[[ Listed records open ]]

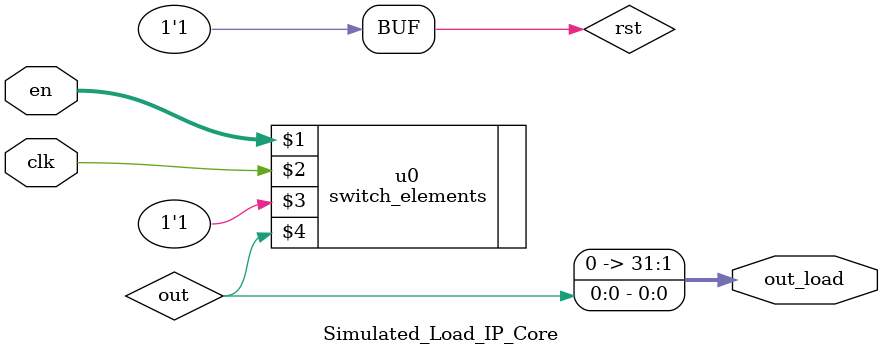
<source format=v>
`timescale 1ns / 1ps



module Simulated_Load_IP_Core(
    input  [31:0] en,
    input clk,
    output [31:0] out_load
    );
    

    parameter NUM_OF_COARSE_MODULES = 9;
    parameter NUM_OF_FINE_MODULES = 9;
    parameter SIZE_PER_COARSE_MODULE = 1000;
    parameter SIZE_PER_FINE_MODULE = 100;
    localparam NUM_OF_MODULES = NUM_OF_COARSE_MODULES + NUM_OF_FINE_MODULES;
    
  wire rst = 1'b1;
  wire out;
  switch_elements u0(en, clk, rst, out);
  assign out_load = out;
    
    //assign out_load = output_xor[NUM_OF_MODULES];

endmodule


</source>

[[ Listed records closed ]]

All lines from the one containing "localparam NUM_OF_MODULES = NUM_OF_COARSE_MODULES" through the end of the listing above are to be restated word for word, and no others.

    localparam NUM_OF_MODULES = NUM_OF_COARSE_MODULES + NUM_OF_FINE_MODULES;
    
  wire rst = 1'b1;
  wire out;
  switch_elements u0(en, clk, rst, out);
  assign out_load = out;
    
    //assign out_load = output_xor[NUM_OF_MODULES];

endmodule


</source>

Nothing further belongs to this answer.